技術はあってもいいが、それをプレイしない勇気が必要
いかがでしたでしょうか。
5分や10分で終わることであれば、PMが自らプレイしても良いです。なぜなら、チケット作成してタスク内容をメンバーに伝える時間が無駄だからです。しかし、30分かかる作業ならどうでしょうか。1時間なら、3時間なら、2日なら、2週間なら?そんなことでずっとタスクに没頭していると、スケジュール管理がほったらかしになってしまいます。
プロジェクトマネージャーをやっていると、「自分でもできることを自分でやらずにメンバーに投げる」という勇気を求められることが必ず訪れます。
技術はあるに越したことはないですが、その技術を自らプレイしない勇気。全てはプロジェクトのため、「お客様に迷惑をかけない」ための最善の選択を模索しましょう。
それでは。
チャイフ
個人的な意見ですが、技術力が無くマネジメント能力のないPMはいらないです。
トラブルの元ですし、右から左に情報を唯渡すだけの人間なんてもっと要らないです。
当然ですが、一定の技術力が無ければメンバーとのコミュニケーションも出来ませんし、お客様の環境に設定を行う上での必要な情報もわかりません。

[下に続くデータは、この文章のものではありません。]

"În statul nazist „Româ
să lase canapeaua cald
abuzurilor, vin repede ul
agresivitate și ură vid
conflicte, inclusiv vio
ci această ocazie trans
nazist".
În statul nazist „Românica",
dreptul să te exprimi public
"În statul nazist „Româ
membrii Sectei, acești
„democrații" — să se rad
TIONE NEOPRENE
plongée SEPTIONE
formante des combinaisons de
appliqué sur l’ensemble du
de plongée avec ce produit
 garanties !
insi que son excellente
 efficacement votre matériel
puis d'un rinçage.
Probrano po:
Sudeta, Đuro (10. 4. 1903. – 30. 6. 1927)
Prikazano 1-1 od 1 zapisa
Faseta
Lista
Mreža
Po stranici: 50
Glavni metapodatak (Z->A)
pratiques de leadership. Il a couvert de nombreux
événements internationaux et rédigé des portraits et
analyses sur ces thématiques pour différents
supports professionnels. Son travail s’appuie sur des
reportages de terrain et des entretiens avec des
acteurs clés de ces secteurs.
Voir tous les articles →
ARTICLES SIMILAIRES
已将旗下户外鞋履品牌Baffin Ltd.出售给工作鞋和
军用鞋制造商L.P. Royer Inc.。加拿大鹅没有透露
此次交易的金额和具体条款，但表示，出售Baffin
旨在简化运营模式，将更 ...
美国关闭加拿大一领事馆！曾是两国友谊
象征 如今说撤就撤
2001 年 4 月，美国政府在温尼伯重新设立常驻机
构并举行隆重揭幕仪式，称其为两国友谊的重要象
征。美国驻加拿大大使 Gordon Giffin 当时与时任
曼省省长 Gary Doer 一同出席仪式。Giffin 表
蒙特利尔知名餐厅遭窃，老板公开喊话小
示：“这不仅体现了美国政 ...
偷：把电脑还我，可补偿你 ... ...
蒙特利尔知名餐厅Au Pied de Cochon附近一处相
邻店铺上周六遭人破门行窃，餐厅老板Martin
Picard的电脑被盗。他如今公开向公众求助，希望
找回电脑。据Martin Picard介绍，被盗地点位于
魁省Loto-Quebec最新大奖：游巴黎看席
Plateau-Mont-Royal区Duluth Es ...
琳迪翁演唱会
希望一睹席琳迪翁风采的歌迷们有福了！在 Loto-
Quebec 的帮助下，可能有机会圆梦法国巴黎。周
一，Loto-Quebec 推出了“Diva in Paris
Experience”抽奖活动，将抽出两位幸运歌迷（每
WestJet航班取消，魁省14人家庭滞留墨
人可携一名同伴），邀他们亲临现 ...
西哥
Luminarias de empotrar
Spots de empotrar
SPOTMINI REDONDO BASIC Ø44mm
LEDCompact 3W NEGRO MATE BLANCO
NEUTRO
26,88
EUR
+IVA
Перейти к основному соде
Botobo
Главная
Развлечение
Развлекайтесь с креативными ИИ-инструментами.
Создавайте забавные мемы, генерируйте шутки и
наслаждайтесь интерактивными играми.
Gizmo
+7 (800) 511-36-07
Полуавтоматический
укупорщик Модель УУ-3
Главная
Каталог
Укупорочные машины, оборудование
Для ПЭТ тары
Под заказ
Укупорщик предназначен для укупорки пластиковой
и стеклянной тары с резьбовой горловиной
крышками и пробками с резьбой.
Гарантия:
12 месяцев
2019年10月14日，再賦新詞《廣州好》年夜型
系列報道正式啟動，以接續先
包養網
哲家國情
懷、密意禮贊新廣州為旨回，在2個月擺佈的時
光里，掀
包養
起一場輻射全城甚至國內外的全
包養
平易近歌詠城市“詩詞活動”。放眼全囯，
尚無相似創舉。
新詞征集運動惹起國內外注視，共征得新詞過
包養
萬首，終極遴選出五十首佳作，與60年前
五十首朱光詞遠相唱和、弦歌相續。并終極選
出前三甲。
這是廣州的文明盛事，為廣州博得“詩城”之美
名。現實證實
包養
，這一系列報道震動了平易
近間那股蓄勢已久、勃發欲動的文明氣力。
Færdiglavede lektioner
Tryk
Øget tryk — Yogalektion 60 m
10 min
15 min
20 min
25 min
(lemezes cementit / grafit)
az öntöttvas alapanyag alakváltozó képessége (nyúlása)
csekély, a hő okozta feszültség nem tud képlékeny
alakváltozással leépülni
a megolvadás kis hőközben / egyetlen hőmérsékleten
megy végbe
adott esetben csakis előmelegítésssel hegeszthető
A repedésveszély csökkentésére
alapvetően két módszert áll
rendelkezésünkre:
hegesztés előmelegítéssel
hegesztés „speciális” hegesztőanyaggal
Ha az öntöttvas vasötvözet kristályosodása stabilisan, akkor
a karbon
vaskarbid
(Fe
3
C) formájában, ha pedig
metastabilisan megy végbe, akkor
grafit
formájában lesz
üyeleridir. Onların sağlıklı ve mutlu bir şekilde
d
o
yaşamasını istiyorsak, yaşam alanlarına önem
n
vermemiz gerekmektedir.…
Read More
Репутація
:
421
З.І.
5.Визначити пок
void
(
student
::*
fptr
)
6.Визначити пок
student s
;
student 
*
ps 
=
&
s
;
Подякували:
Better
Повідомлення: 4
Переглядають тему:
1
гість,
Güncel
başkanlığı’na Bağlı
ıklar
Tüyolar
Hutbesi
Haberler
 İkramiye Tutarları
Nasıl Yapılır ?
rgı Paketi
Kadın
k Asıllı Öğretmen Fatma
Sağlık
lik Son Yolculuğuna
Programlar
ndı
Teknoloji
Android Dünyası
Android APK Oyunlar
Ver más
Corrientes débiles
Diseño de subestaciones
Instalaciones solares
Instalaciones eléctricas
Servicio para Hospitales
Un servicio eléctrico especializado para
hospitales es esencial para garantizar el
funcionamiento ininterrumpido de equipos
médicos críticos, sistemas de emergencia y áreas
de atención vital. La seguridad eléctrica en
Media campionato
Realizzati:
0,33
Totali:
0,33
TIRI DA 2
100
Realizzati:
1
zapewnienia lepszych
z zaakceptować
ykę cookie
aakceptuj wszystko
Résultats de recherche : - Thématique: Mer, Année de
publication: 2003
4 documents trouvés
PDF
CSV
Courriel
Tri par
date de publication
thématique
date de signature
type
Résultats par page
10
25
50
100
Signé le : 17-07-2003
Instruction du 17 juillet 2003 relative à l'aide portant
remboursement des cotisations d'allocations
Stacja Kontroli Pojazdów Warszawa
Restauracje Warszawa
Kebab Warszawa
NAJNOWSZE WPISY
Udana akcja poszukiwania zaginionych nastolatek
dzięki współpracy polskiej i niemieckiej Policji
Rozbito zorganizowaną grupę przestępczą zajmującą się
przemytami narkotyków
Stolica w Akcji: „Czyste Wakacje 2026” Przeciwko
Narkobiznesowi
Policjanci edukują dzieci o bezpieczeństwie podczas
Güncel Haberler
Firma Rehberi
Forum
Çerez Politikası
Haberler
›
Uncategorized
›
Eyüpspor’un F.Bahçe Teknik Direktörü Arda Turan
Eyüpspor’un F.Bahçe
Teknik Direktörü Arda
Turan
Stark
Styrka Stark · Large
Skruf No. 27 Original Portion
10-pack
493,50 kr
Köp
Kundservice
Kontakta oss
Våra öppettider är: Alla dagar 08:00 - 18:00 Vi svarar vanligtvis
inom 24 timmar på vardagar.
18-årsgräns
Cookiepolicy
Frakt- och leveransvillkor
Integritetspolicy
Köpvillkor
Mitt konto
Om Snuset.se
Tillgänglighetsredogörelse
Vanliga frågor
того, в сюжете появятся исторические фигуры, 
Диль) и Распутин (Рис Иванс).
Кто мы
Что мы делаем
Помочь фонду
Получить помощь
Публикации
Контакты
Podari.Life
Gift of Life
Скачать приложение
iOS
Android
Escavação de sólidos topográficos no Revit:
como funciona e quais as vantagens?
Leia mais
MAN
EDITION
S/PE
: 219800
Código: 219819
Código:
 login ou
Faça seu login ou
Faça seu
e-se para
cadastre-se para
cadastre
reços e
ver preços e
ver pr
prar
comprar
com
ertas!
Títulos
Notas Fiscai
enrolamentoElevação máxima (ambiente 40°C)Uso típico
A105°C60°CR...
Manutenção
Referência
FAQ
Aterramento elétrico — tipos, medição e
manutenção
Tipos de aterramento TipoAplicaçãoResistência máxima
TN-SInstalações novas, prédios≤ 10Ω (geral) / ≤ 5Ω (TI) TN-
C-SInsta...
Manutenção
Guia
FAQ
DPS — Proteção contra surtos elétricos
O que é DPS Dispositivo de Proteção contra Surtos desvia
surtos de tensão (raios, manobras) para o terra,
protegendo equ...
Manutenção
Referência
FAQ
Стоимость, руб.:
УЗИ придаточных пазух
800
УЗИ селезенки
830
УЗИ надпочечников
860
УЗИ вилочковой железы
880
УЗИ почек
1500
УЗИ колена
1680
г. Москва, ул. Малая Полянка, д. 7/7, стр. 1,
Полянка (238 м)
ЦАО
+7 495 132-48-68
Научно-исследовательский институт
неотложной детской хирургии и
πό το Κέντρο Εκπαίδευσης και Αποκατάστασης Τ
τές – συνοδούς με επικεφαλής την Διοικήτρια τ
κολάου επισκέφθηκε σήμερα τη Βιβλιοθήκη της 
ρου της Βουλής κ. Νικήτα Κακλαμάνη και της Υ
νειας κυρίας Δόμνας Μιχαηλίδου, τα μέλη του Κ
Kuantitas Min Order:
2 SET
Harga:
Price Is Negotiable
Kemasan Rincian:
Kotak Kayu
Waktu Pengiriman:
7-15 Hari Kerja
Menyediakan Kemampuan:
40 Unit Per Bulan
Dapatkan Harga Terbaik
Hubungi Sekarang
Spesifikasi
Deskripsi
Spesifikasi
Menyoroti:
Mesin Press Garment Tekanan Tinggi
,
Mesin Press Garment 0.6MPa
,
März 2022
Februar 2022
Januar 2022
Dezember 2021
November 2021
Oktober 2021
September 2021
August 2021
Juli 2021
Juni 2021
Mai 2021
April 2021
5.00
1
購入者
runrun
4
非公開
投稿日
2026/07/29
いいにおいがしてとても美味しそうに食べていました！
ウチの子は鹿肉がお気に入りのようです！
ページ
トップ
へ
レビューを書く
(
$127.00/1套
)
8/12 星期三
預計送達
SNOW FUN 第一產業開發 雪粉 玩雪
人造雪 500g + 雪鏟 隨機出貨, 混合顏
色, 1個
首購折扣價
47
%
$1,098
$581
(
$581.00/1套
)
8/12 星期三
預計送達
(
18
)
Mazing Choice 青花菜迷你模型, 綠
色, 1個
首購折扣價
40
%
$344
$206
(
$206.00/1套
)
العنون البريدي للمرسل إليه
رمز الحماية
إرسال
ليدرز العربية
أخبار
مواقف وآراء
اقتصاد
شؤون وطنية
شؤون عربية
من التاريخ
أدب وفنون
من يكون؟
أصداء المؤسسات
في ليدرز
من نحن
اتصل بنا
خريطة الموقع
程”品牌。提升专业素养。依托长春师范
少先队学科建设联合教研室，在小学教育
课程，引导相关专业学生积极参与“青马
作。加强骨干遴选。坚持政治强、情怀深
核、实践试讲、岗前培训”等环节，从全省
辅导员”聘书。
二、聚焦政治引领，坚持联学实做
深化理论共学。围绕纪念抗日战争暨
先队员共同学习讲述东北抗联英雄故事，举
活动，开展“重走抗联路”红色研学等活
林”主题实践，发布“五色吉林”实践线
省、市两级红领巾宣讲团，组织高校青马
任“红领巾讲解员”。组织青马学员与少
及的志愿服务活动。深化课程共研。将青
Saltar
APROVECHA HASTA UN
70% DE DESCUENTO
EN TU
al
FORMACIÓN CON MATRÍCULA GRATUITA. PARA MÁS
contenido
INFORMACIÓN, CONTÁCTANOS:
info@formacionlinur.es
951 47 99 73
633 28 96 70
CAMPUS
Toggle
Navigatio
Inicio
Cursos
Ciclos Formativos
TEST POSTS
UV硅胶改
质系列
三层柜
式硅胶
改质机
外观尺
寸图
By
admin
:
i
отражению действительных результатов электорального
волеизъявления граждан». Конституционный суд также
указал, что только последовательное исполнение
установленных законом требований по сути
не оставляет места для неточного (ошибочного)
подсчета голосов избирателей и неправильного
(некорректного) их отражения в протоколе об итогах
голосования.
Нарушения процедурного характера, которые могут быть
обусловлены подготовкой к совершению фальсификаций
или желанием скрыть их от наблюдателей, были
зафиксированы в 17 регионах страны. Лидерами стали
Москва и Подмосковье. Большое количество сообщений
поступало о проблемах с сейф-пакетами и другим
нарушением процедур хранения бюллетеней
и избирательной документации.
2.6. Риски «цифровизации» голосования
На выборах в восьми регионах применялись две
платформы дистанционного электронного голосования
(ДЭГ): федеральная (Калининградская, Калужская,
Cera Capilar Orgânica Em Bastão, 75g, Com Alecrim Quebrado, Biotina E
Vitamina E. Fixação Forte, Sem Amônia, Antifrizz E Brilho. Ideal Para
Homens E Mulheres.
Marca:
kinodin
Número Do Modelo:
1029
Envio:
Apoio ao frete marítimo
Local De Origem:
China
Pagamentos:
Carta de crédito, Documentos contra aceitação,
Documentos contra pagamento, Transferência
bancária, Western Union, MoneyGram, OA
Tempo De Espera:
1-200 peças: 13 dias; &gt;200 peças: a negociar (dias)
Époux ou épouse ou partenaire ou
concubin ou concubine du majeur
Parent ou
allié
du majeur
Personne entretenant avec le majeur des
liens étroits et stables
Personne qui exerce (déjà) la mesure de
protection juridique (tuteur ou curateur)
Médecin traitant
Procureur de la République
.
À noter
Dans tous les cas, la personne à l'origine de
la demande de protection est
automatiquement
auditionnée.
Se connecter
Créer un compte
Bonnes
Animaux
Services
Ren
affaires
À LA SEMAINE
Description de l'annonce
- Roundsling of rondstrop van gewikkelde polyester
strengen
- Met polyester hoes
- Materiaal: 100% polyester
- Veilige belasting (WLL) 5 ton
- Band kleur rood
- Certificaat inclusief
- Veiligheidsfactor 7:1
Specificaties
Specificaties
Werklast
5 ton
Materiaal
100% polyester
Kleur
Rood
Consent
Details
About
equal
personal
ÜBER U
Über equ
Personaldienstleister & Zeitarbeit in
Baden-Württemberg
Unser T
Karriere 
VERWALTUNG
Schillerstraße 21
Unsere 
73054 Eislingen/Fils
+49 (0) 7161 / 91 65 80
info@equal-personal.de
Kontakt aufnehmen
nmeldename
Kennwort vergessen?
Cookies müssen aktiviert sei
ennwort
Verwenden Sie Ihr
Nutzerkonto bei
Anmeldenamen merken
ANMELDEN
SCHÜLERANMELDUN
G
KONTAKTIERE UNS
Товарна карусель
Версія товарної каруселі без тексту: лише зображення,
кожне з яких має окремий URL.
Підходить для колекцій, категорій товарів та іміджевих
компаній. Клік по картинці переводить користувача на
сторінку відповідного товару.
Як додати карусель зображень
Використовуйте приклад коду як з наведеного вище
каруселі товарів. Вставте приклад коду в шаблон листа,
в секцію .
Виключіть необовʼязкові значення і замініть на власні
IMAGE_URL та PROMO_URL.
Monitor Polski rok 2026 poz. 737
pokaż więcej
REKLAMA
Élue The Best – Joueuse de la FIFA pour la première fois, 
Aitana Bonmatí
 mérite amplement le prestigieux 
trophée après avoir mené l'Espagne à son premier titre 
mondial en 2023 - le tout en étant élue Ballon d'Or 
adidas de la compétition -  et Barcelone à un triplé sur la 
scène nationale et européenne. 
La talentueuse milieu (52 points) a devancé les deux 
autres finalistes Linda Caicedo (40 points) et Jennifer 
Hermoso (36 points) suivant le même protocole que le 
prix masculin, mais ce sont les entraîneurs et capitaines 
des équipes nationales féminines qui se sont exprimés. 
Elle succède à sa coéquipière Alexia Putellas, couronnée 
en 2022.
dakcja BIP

そもそもメンバーが何を言ってるのかすら理解できない可能性もあります。
従いまして、一定の技術力は絶対必要です。
当然ですが、導入システムによっては踏み込んだ技術的な知見も必要になります。
貴重なコメントありがとうございます!
私もメンバーとのコミュニケーションができないといけないので、”一定の”技術力は必要という立場です!
具体的には「基本的な用語は知っている」「基本的な用語の概要を説明できる」までは必須と考えます!